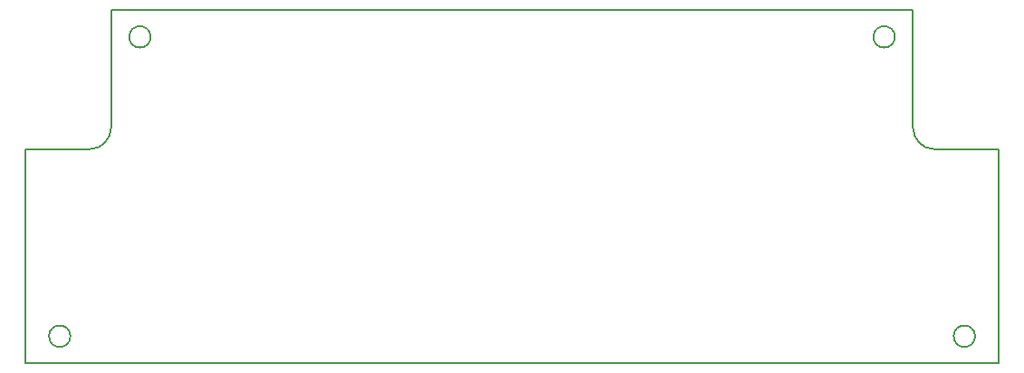
<source format=gm1>
G04 #@! TF.GenerationSoftware,KiCad,Pcbnew,(5.0.0)*
G04 #@! TF.CreationDate,2019-07-10T12:28:10+09:00*
G04 #@! TF.ProjectId,MainCircuit_v2_bottom,4D61696E436972637569745F76325F62,rev?*
G04 #@! TF.SameCoordinates,Original*
G04 #@! TF.FileFunction,Profile,NP*
%FSLAX46Y46*%
G04 Gerber Fmt 4.6, Leading zero omitted, Abs format (unit mm)*
G04 Created by KiCad (PCBNEW (5.0.0)) date 07/10/19 12:28:10*
%MOMM*%
%LPD*%
G01*
G04 APERTURE LIST*
%ADD10C,0.200000*%
G04 APERTURE END LIST*
D10*
X110250000Y-91050000D02*
X104250000Y-91050000D01*
X112250000Y-89050000D02*
G75*
G02X110250000Y-91050000I-2000000J0D01*
G01*
X112250000Y-78050000D02*
X112250000Y-89050000D01*
X104250000Y-111050000D02*
X195250000Y-111050000D01*
X187250000Y-89050000D02*
X187250000Y-78050000D01*
X185550000Y-80550000D02*
G75*
G03X185550000Y-80550000I-1000000J0D01*
G01*
X115950000Y-80550000D02*
G75*
G03X115950000Y-80550000I-1000000J0D01*
G01*
X193050000Y-108540266D02*
G75*
G03X193050000Y-108540266I-1000000J0D01*
G01*
X108450000Y-108540266D02*
G75*
G03X108450000Y-108540266I-1000000J0D01*
G01*
X195250000Y-91050000D02*
X189250000Y-91050000D01*
X187250000Y-78050000D02*
X112250000Y-78050000D01*
X189250000Y-91050000D02*
G75*
G02X187250000Y-89050000I0J2000000D01*
G01*
X195250000Y-111050000D02*
X195250000Y-91050000D01*
X104250000Y-91050000D02*
X104250000Y-111050000D01*
M02*

</source>
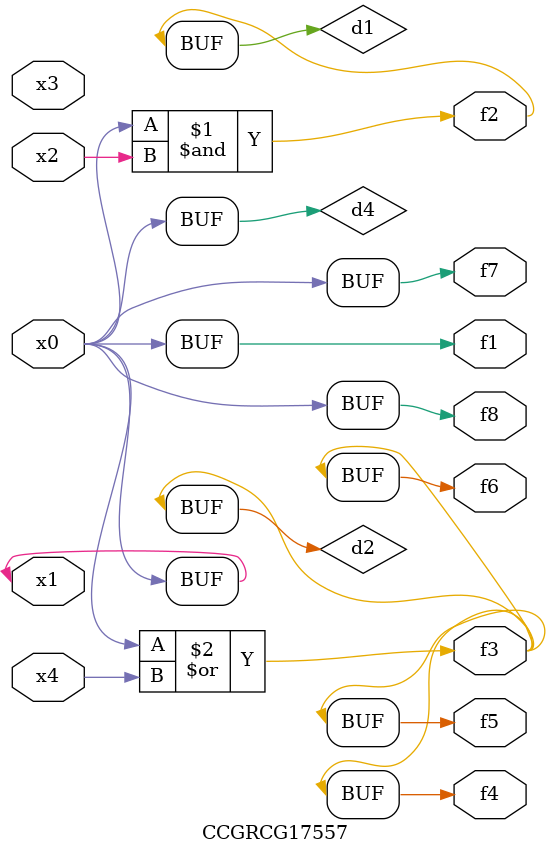
<source format=v>
module CCGRCG17557(
	input x0, x1, x2, x3, x4,
	output f1, f2, f3, f4, f5, f6, f7, f8
);

	wire d1, d2, d3, d4;

	and (d1, x0, x2);
	or (d2, x0, x4);
	nand (d3, x0, x2);
	buf (d4, x0, x1);
	assign f1 = d4;
	assign f2 = d1;
	assign f3 = d2;
	assign f4 = d2;
	assign f5 = d2;
	assign f6 = d2;
	assign f7 = d4;
	assign f8 = d4;
endmodule

</source>
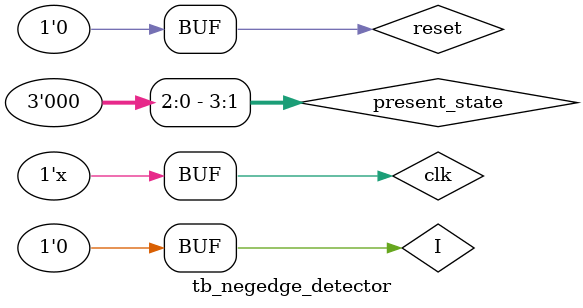
<source format=v>
`timescale 1ns / 1ps


module tb_negedge_detector;

reg I;
reg reset = 1'b1;
reg clk = 1'b0;
wire Y;
wire [3:0] present_state;

always #5 clk = ~clk;

initial #10 reset = 1'b0;

initial
    begin
        I = 1'b1;
        
        #3 I = 1'b0;
        #5 I = 1'b1;
        
        #25 I = 1'b1;
        
        #20 I = 1'b0;
        
        #20 I = 1'b1;
        
        #20 I = 1'b0;
    end
    
    negedge_detector DUT(.I(I), .reset(reset), .clk(clk), .Y(Y));
    assign present_state = DUT.present_state;
endmodule

</source>
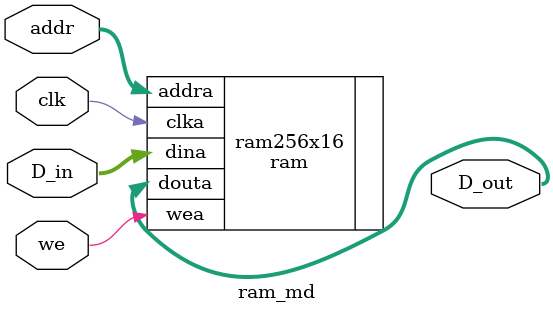
<source format=v>
`timescale 1ns / 1ps
module ram_md(clk, we, addr, D_in, D_out);
	
	input 		clk, we;
	input [ 7:0] addr;
	input [15:0] D_in;
	
	output [15:0] D_out;
	
	
	ram ram256x16(
						.clka(clk), 	// input clka
						.wea(we), 		// input [0 : 0] wea
						.addra(addr), 	// input [7 : 0] addra
						.dina(D_in), 	// input [15 : 0] dina
						.douta(D_out) 	// output [15 : 0] douta
					);

endmodule

</source>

**Try it:**
Everything in the records above is to be copied exactly, except the pictures.

**Response to this task:**
<source format=gm1>
G04 #@! TF.GenerationSoftware,KiCad,Pcbnew,(5.0.0)*
G04 #@! TF.CreationDate,2019-07-10T12:28:10+09:00*
G04 #@! TF.ProjectId,MainCircuit_v2_bottom,4D61696E436972637569745F76325F62,rev?*
G04 #@! TF.SameCoordinates,Original*
G04 #@! TF.FileFunction,Profile,NP*
%FSLAX46Y46*%
G04 Gerber Fmt 4.6, Leading zero omitted, Abs format (unit mm)*
G04 Created by KiCad (PCBNEW (5.0.0)) date 07/10/19 12:28:10*
%MOMM*%
%LPD*%
G01*
G04 APERTURE LIST*
%ADD10C,0.200000*%
G04 APERTURE END LIST*
D10*
X110250000Y-91050000D02*
X104250000Y-91050000D01*
X112250000Y-89050000D02*
G75*
G02X110250000Y-91050000I-2000000J0D01*
G01*
X112250000Y-78050000D02*
X112250000Y-89050000D01*
X104250000Y-111050000D02*
X195250000Y-111050000D01*
X187250000Y-89050000D02*
X187250000Y-78050000D01*
X185550000Y-80550000D02*
G75*
G03X185550000Y-80550000I-1000000J0D01*
G01*
X115950000Y-80550000D02*
G75*
G03X115950000Y-80550000I-1000000J0D01*
G01*
X193050000Y-108540266D02*
G75*
G03X193050000Y-108540266I-1000000J0D01*
G01*
X108450000Y-108540266D02*
G75*
G03X108450000Y-108540266I-1000000J0D01*
G01*
X195250000Y-91050000D02*
X189250000Y-91050000D01*
X187250000Y-78050000D02*
X112250000Y-78050000D01*
X189250000Y-91050000D02*
G75*
G02X187250000Y-89050000I0J2000000D01*
G01*
X195250000Y-111050000D02*
X195250000Y-91050000D01*
X104250000Y-91050000D02*
X104250000Y-111050000D01*
M02*

</source>
<source format=v>
module CCGRCG17557(
	input x0, x1, x2, x3, x4,
	output f1, f2, f3, f4, f5, f6, f7, f8
);

	wire d1, d2, d3, d4;

	and (d1, x0, x2);
	or (d2, x0, x4);
	nand (d3, x0, x2);
	buf (d4, x0, x1);
	assign f1 = d4;
	assign f2 = d1;
	assign f3 = d2;
	assign f4 = d2;
	assign f5 = d2;
	assign f6 = d2;
	assign f7 = d4;
	assign f8 = d4;
endmodule

</source>
<source format=v>
`timescale 1ns / 1ps


module tb_negedge_detector;

reg I;
reg reset = 1'b1;
reg clk = 1'b0;
wire Y;
wire [3:0] present_state;

always #5 clk = ~clk;

initial #10 reset = 1'b0;

initial
    begin
        I = 1'b1;
        
        #3 I = 1'b0;
        #5 I = 1'b1;
        
        #25 I = 1'b1;
        
        #20 I = 1'b0;
        
        #20 I = 1'b1;
        
        #20 I = 1'b0;
    end
    
    negedge_detector DUT(.I(I), .reset(reset), .clk(clk), .Y(Y));
    assign present_state = DUT.present_state;
endmodule

</source>
<source format=v>
`timescale 1ns / 1ps
module ram_md(clk, we, addr, D_in, D_out);
	
	input 		clk, we;
	input [ 7:0] addr;
	input [15:0] D_in;
	
	output [15:0] D_out;
	
	
	ram ram256x16(
						.clka(clk), 	// input clka
						.wea(we), 		// input [0 : 0] wea
						.addra(addr), 	// input [7 : 0] addra
						.dina(D_in), 	// input [15 : 0] dina
						.douta(D_out) 	// output [15 : 0] douta
					);

endmodule

</source>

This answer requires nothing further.